Do Barcelony po raz pierwszy trafiłam wiele lat temu, gdy tuż po kupieniu Cienia wiatru, otworzyłam go i zupełnie przepadłam. To był jeden z tych momentów, gdy trafia się na właściwą książkę, a raczej ta właściwa książka trafia na nas. Ta historia nie tylko mnie oczarowała, ale i zmieniła wiele w moim życiu. To właśnie wtedy zamarzyła mi się Barcelona. Musiało jednak minąć trochę czasu zanim spełniłam to marzenie. I oczywiście od razu wyruszyłam na poszukiwanie Cmentarza Zapomnianych Książek. Czy go znalazłam?
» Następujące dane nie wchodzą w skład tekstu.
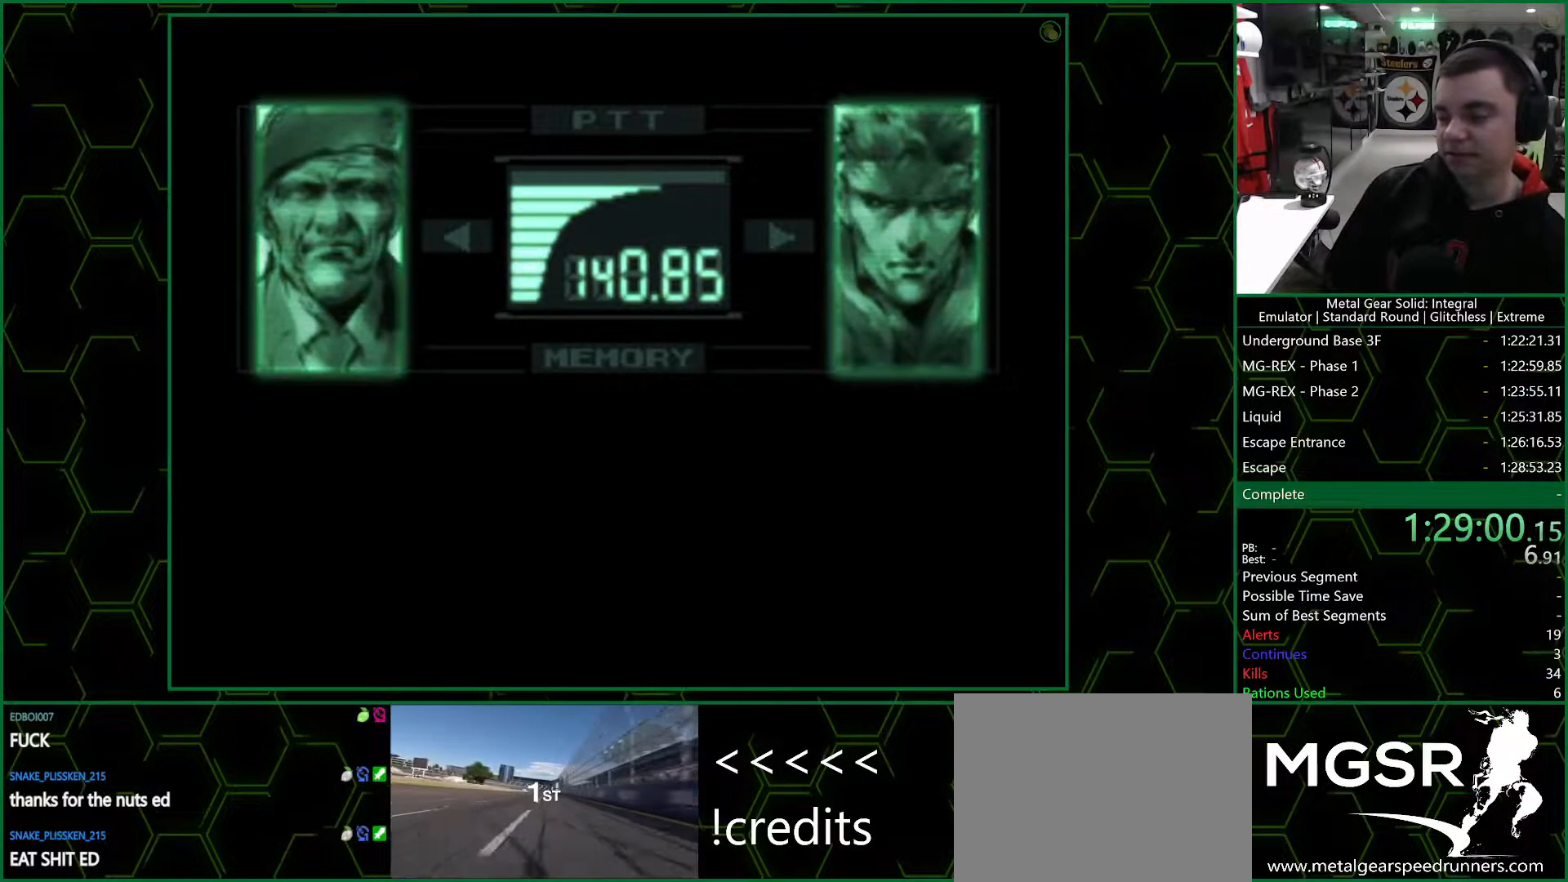
{"dt_ms": 500, "buttons": ["R3"], "right_stick": "center", "button_events": []}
Zapraszam do lektury, opowiem Ci wszystko.
Pierwszym, czego potrzebowałam tuż po wylądowaniu, było przytulenie Zafóna. Oczywiście nie we własnej osobie, a jego książki, tej najnowszej, zapowiadanej u nas w tym roku. Wiedziałam, że w Hiszpanii już została wydana i znajdę ją na księgarskich półkach. I tak się stało, nie musiałam nawet wychodzić z lotniska, wystarczyło dotrzeć do pierwszej niewielkiej kiosko-księgarni. I był… Dotknęłam, przytuliłam… i poleciałam dalej. A już na spokojnie przekartkowałam i obejrzałam go dopiero w innej księgarni, już zwykłej, takiej ze skrzypiącą podłogą i masą zakamarków. I powiem Wam, że Labirynt duchów ma niemal tysiąc stron…
„Mieszkaliśmy z ojcem na ulicy Santa Ana, tuż przy placu kościelnym. Nasze małe mieszkanie mieściło się bezpośrednio nad antykwariatem specjalizującym się w sprzedaży zarówno rzadkich egzemplarzy dla bibliofil, jak i książek używanych.”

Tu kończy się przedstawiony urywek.